Dice: circunstancias
de lugar,
porque el hombre no tiene obligación de buscar por el mundo
indigentes a quienes socorrer, sino que le es suficiente si a
aquellos que se le presentan les hace obras de misericordia. Por esto
se prescribe en Ex 23,4: Si
encontrares el buey o el asno de tu enemigo perdido, recondúcelo a
él.
Y añade: circunstancias
de tiempo,
por cuanto el hombre no está obligado a proveer a las futuras
necesidades de otro, sino que es suficiente si socorre la necesidad
presente; por lo cual se dice 1 Jn 3,17: Si
alguien viere a su hermano sufrir necesidad y le cerrare sus
entrañas, ¿cómo residirá la caridad de Dios en él?
Y, finalmente, dice: o
cualquier otra cosa,
porque el hombre debe prestar atención preferentemente a los que por
cualquier vínculo le están unidos, según la frase de 1 Tim 5,8: Si
alguien no tiene cuidado de los suyos, y principalmente de los de su
familia, ha renegado de la f e.
Sin
embargo, aun concurriendo estas circunstancias, queda por considerar
si el indigente sufre tan gran necesidad, que no se vislumbre de
inmediato cómo se le puede socorrer de otro modo; y en tal caso se
está obligado a hacer con él una obra de misericordia. Pero, si
está a la vista cómo se le puede socorrer de distinto modo, ya el
pobre por sí mismo, ya por una persona más allegada a él o que
tenga más recursos, no se está necesariamente obligado a socorrer
al indigente de modo que se cometa un pecado al no hacerlo; a pesar
de que, si se le socorriera sin hallarse en tal necesidad, se obraría
laudablemente...

> INFORMACIÓN PROPORCIONADA:
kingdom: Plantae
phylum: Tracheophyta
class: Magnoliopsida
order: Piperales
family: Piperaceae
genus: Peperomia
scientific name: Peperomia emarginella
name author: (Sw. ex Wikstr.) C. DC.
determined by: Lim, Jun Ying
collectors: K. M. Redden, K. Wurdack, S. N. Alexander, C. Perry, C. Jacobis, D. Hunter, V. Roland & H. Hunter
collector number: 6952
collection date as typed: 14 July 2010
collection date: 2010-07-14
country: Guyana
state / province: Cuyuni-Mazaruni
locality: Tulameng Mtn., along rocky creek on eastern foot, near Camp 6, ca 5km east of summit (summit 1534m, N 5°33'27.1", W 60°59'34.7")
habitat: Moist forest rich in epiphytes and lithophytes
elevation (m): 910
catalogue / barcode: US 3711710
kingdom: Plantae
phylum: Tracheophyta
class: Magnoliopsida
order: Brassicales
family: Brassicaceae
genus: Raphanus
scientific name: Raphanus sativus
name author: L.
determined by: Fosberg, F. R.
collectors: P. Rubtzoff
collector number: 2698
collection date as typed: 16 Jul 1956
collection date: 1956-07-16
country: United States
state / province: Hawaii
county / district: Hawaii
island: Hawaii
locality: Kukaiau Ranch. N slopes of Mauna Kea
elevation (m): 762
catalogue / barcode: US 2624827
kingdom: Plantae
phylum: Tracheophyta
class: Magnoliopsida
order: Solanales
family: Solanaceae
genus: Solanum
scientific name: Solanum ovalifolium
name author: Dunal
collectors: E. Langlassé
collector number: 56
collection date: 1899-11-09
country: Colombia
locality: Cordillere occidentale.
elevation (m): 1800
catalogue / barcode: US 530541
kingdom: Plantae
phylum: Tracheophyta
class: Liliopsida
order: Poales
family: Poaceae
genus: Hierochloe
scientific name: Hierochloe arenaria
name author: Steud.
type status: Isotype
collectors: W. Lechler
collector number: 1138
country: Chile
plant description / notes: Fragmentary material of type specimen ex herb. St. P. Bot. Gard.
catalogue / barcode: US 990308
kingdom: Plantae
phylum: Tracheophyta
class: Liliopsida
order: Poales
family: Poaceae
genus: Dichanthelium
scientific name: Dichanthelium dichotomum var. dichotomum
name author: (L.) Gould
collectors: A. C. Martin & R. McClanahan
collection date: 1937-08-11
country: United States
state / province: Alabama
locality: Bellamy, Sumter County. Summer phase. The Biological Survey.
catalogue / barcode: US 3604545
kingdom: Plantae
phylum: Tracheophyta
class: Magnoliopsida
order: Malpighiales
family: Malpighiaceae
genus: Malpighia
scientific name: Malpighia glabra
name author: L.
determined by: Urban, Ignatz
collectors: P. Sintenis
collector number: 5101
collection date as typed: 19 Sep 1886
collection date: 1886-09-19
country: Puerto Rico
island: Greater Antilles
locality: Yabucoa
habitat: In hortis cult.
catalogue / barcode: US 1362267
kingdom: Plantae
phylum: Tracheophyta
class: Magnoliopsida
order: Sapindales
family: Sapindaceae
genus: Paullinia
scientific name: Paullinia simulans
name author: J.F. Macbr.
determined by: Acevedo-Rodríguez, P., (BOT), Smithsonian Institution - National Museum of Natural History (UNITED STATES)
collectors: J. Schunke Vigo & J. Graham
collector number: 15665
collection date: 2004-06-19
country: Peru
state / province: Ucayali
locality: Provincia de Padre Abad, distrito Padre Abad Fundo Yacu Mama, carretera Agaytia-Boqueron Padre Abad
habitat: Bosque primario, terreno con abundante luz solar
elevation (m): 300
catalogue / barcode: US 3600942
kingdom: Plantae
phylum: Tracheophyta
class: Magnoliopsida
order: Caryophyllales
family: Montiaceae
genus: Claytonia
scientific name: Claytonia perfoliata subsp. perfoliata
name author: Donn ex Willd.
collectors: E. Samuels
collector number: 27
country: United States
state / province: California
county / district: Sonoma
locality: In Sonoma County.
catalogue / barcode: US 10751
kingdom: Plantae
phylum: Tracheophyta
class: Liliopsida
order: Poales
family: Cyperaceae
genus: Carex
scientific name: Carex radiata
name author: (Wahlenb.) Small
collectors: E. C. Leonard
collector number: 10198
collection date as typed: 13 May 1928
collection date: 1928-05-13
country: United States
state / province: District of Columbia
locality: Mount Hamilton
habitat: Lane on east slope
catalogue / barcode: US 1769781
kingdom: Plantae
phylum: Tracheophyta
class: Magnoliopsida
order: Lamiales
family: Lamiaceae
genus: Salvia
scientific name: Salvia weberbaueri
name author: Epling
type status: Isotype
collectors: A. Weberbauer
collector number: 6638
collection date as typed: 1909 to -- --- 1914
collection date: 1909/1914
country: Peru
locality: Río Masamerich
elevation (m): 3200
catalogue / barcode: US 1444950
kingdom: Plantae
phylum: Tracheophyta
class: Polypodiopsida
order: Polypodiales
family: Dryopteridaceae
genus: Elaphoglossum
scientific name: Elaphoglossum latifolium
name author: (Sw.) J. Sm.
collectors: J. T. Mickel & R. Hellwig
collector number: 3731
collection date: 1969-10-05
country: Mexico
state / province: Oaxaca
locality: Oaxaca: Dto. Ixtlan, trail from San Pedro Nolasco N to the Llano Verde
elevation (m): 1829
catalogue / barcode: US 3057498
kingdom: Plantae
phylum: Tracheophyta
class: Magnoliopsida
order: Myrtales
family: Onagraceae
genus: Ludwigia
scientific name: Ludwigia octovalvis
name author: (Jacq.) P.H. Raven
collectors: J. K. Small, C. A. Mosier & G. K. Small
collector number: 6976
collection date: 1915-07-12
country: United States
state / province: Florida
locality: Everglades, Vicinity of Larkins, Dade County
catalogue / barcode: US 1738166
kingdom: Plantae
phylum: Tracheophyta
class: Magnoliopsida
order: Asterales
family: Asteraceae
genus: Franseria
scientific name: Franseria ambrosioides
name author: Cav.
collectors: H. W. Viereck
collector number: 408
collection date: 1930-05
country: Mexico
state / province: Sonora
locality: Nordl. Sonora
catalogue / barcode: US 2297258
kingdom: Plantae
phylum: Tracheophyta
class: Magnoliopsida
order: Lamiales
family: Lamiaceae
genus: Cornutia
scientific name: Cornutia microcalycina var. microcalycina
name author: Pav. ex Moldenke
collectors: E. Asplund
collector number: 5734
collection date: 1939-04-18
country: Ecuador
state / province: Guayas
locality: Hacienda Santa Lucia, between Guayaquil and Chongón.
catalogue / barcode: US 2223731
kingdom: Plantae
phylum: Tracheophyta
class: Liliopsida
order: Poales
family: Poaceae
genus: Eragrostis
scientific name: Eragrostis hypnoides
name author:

> TAREAS ASIGNADAS:
(a) Enumera todas las citas bíblicas que aparecen en el texto sobre las obras de misericordia, con su referencia de libro, capítulo y versículo.
(b) Prosigue el texto sobre las obras de misericordia a partir de su última frase.
Las filas son un material independiente del texto sobre las obras de misericordia.

> RESULTADOS POR TAREA:
(a) Ex 23,4; 1 Jn 3,17; 1 Tim 5,8

(b)
Algunas veces algunos están
impedidos de hacer obras de misericordia, ya sea por causa de su
indecencia, ya sea por su incapacidad. En efecto, no todas las obras
de misericordia convienen a todo el mundo; así, no está bien que el
necio dé consejo, ni que enseñe el ignorante...
No siempre las cosas que el
hombre puede hacer por misericordia está obligado a realizarlas
gratuitamente; pues, de lo contrario, a nadie le sería lícito
vender ninguna cosa, ya que el hombre puede emplear cualquier objeto
en la realización de una obra de misericordia. Pero cuando realiza
ésta con misericordia, no debe buscar la remuneración humana, sino
la divina. Del mismo modo, el abogado, cuando por misericordia
defiende la causa de un pobre, no debe aspirar a la remuneración
humana, sino a la divina. Mas no siempre está obligado a prestar su
intervención gratuitamente.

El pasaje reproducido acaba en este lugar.